TASK STATEMENT ▸ Reproduce the lines of the items from the very first line through the line containing "Sisal & Naturteppiche", including both ends.

(TASK MATERIAL Opens)

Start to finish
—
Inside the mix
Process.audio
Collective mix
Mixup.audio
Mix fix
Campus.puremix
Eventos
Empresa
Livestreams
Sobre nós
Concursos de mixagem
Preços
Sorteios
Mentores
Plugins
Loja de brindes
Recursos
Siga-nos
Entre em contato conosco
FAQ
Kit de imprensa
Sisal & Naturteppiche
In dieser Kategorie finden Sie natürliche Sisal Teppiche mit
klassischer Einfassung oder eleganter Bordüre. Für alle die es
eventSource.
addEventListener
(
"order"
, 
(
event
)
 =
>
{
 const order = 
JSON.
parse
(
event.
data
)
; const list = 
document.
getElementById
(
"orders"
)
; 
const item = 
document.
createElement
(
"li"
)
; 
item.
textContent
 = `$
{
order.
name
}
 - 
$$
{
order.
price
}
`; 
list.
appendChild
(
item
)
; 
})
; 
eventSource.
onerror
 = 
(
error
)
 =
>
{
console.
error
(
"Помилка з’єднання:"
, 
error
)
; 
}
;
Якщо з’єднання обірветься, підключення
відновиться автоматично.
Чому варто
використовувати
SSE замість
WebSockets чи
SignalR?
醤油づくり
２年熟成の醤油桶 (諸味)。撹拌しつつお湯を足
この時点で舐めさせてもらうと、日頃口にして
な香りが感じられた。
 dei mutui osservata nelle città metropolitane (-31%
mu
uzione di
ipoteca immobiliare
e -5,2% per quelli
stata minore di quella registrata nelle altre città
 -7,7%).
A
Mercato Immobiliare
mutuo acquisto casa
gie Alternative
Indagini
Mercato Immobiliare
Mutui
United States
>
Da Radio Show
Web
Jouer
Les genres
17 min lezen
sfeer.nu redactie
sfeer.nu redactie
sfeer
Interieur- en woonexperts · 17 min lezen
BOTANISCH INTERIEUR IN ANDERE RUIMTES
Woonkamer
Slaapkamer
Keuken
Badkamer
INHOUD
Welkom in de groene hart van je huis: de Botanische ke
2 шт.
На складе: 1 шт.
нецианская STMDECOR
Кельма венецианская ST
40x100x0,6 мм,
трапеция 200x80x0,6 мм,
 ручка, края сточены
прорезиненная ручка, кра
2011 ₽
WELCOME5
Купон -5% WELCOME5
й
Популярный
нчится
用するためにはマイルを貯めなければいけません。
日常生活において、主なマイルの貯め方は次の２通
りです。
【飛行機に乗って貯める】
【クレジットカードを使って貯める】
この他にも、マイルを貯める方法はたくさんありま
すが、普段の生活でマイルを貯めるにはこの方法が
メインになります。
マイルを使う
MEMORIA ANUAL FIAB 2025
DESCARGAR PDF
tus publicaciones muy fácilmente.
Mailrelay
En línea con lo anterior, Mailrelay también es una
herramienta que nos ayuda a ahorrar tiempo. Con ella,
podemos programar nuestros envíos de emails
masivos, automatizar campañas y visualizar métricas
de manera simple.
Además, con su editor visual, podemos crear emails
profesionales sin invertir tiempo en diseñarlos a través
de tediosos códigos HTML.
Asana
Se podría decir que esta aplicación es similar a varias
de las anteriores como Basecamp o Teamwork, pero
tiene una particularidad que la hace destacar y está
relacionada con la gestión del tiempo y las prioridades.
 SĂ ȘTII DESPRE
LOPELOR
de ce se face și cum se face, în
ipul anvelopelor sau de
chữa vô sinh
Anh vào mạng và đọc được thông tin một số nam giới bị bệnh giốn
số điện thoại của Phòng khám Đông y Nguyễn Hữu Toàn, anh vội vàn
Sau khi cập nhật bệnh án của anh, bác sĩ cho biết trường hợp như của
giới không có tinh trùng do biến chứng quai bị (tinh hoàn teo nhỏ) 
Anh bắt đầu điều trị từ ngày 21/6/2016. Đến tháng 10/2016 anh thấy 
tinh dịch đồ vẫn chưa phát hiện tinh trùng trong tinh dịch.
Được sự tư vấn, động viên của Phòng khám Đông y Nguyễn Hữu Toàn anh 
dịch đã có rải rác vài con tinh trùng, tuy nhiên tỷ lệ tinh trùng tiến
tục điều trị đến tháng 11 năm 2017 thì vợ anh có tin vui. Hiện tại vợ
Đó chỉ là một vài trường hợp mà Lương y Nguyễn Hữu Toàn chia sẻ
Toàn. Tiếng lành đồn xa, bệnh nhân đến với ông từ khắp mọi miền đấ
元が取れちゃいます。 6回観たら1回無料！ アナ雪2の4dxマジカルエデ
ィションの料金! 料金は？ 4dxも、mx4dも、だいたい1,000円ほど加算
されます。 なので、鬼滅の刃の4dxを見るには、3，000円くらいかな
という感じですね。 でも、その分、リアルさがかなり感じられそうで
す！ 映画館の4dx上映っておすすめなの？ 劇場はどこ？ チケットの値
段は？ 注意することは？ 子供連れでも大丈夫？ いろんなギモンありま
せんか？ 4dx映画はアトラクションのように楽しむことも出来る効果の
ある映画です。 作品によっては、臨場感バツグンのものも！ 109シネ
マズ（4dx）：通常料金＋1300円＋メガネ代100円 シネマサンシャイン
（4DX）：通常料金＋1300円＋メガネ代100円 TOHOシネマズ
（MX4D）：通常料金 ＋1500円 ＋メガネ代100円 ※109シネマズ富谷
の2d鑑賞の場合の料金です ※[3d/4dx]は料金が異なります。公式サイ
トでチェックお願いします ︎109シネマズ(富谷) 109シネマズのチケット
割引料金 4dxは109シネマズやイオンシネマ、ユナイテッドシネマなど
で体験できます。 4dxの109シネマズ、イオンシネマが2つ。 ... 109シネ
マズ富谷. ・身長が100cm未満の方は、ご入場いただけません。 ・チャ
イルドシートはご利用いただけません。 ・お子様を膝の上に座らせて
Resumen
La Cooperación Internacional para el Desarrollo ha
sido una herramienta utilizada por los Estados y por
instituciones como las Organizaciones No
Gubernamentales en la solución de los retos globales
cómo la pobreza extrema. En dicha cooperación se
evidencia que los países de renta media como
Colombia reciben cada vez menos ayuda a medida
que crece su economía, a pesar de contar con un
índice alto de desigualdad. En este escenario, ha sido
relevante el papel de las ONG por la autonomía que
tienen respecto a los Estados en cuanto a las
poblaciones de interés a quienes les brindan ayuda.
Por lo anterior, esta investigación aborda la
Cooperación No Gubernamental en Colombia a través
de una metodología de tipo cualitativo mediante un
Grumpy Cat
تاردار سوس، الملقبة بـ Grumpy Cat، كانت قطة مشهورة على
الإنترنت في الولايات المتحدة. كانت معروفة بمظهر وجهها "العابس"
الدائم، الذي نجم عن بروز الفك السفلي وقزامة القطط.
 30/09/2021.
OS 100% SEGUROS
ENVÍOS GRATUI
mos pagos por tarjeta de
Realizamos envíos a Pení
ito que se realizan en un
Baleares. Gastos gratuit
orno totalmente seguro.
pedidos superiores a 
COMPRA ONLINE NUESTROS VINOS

(TASK MATERIAL Closes)

EXPECTED OUTPUT ▸
Start to finish
—
Inside the mix
Process.audio
Collective mix
Mixup.audio
Mix fix
Campus.puremix
Eventos
Empresa
Livestreams
Sobre nós
Concursos de mixagem
Preços
Sorteios
Mentores
Plugins
Loja de brindes
Recursos
Siga-nos
Entre em contato conosco
FAQ
Kit de imprensa
Sisal & Naturteppiche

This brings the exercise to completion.